YOUR TASK -
Produce a verbatim copy of the data below that contains no pictures.

SUPPLIED DATA -
= Beginning of Section =

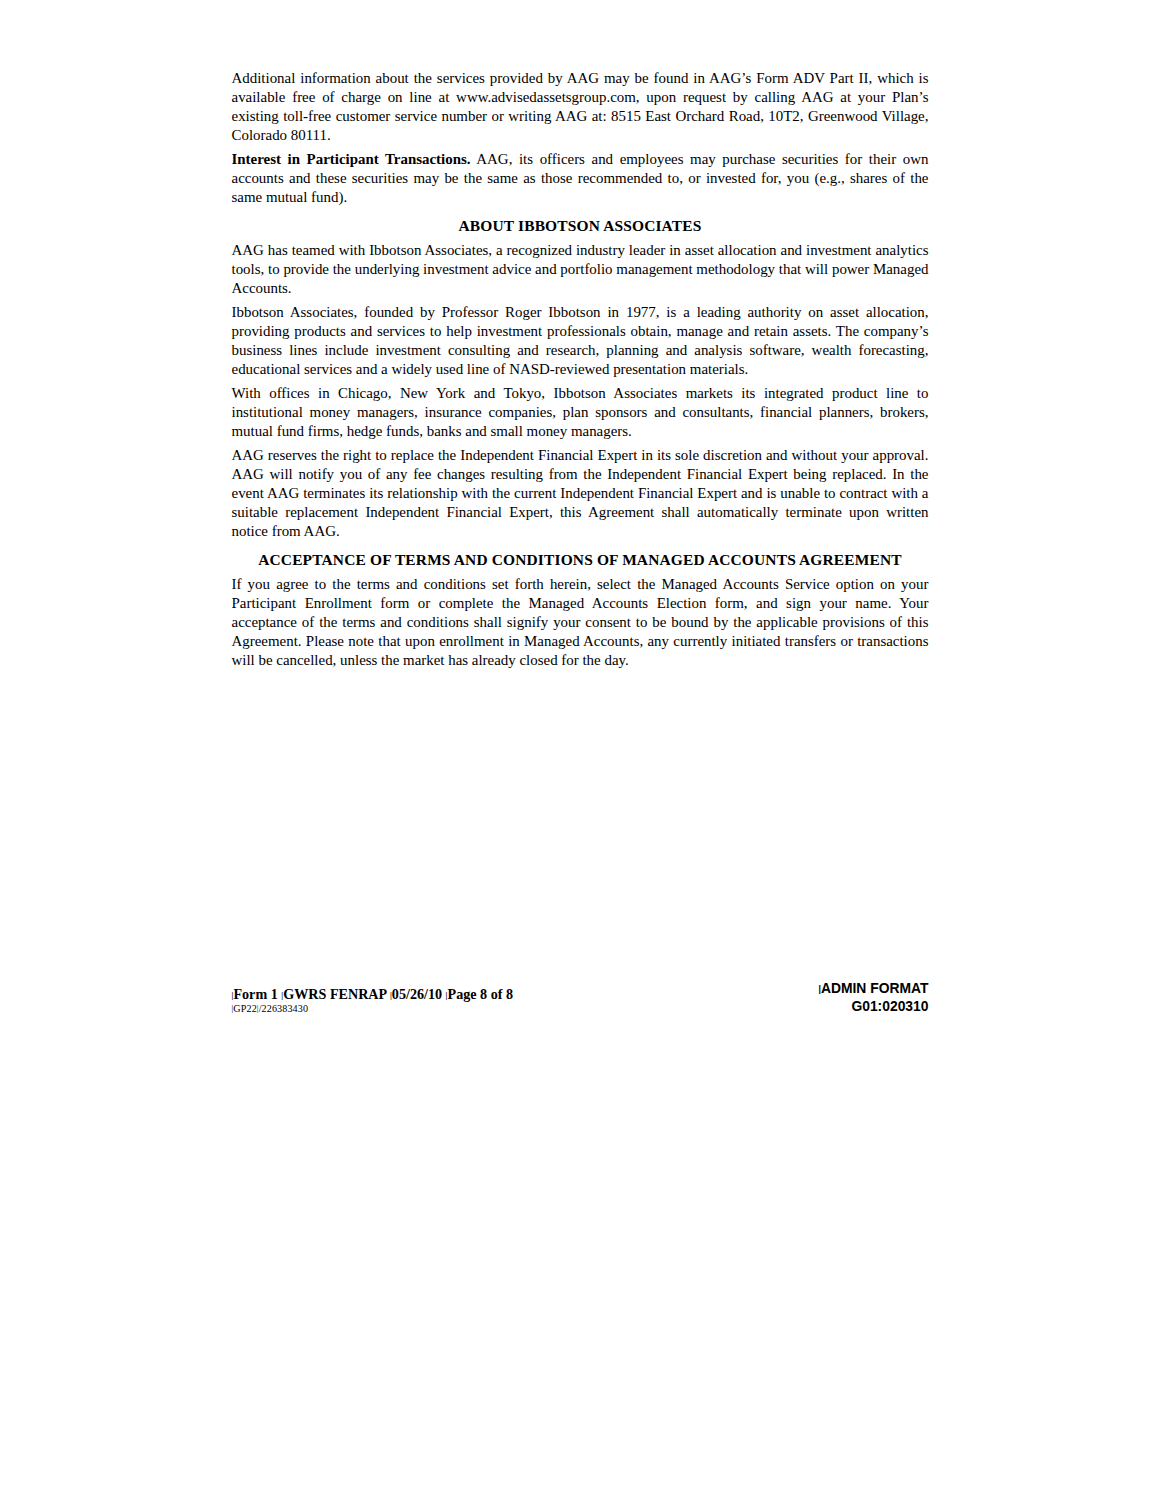Additional information about the services provided by AAG may be found in AAG’s Form ADV Part II, which is available free of charge on line at www.advisedassetsgroup.com, upon request by calling AAG at your Plan’s existing toll-free customer service number or writing AAG at: 8515 East Orchard Road, 10T2, Greenwood Village, Colorado 80111.
Interest in Participant Transactions. AAG, its officers and employees may purchase securities for their own accounts and these securities may be the same as those recommended to, or invested for, you (e.g., shares of the same mutual fund).
ABOUT IBBOTSON ASSOCIATES
AAG has teamed with Ibbotson Associates, a recognized industry leader in asset allocation and investment analytics tools, to provide the underlying investment advice and portfolio management methodology that will power Managed Accounts.
Ibbotson Associates, founded by Professor Roger Ibbotson in 1977, is a leading authority on asset allocation, providing products and services to help investment professionals obtain, manage and retain assets. The company’s business lines include investment consulting and research, planning and analysis software, wealth forecasting, educational services and a widely used line of NASD-reviewed presentation materials.
With offices in Chicago, New York and Tokyo, Ibbotson Associates markets its integrated product line to institutional money managers, insurance companies, plan sponsors and consultants, financial planners, brokers, mutual fund firms, hedge funds, banks and small money managers.
AAG reserves the right to replace the Independent Financial Expert in its sole discretion and without your approval. AAG will notify you of any fee changes resulting from the Independent Financial Expert being replaced. In the event AAG terminates its relationship with the current Independent Financial Expert and is unable to contract with a suitable replacement Independent Financial Expert, this Agreement shall automatically terminate upon written notice from AAG.
ACCEPTANCE OF TERMS AND CONDITIONS OF MANAGED ACCOUNTS AGREEMENT
If you agree to the terms and conditions set forth herein, select the Managed Accounts Service option on your Participant Enrollment form or complete the Managed Accounts Election form, and sign your name. Your acceptance of the terms and conditions shall signify your consent to be bound by the applicable provisions of this Agreement. Please note that upon enrollment in Managed Accounts, any currently initiated transfers or transactions will be cancelled, unless the market has already closed for the day.
|Form 1 |GWRS FENRAP |05/26/10 |Page 8 of 8
|GP22|/226383430
|ADMIN FORMAT
G01:020310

= End of Section =

EXERCISE RESULT -
Additional information about the services provided by AAG may be found in AAG’s Form ADV Part II, which is available free of charge on line at www.advisedassetsgroup.com, upon request by calling AAG at your Plan’s existing toll-free customer service number or writing AAG at: 8515 East Orchard Road, 10T2, Greenwood Village, Colorado 80111.
Interest in Participant Transactions. AAG, its officers and employees may purchase securities for their own accounts and these securities may be the same as those recommended to, or invested for, you (e.g., shares of the same mutual fund).
ABOUT IBBOTSON ASSOCIATES
AAG has teamed with Ibbotson Associates, a recognized industry leader in asset allocation and investment analytics tools, to provide the underlying investment advice and portfolio management methodology that will power Managed Accounts.
Ibbotson Associates, founded by Professor Roger Ibbotson in 1977, is a leading authority on asset allocation, providing products and services to help investment professionals obtain, manage and retain assets. The company’s business lines include investment consulting and research, planning and analysis software, wealth forecasting, educational services and a widely used line of NASD-reviewed presentation materials.
With offices in Chicago, New York and Tokyo, Ibbotson Associates markets its integrated product line to institutional money managers, insurance companies, plan sponsors and consultants, financial planners, brokers, mutual fund firms, hedge funds, banks and small money managers.
AAG reserves the right to replace the Independent Financial Expert in its sole discretion and without your approval. AAG will notify you of any fee changes resulting from the Independent Financial Expert being replaced. In the event AAG terminates its relationship with the current Independent Financial Expert and is unable to contract with a suitable replacement Independent Financial Expert, this Agreement shall automatically terminate upon written notice from AAG.
ACCEPTANCE OF TERMS AND CONDITIONS OF MANAGED ACCOUNTS AGREEMENT
If you agree to the terms and conditions set forth herein, select the Managed Accounts Service option on your Participant Enrollment form or complete the Managed Accounts Election form, and sign your name. Your acceptance of the terms and conditions shall signify your consent to be bound by the applicable provisions of this Agreement. Please note that upon enrollment in Managed Accounts, any currently initiated transfers or transactions will be cancelled, unless the market has already closed for the day.
|Form 1 |GWRS FENRAP |05/26/10 |Page 8 of 8
|GP22|/226383430
|ADMIN FORMAT
G01:020310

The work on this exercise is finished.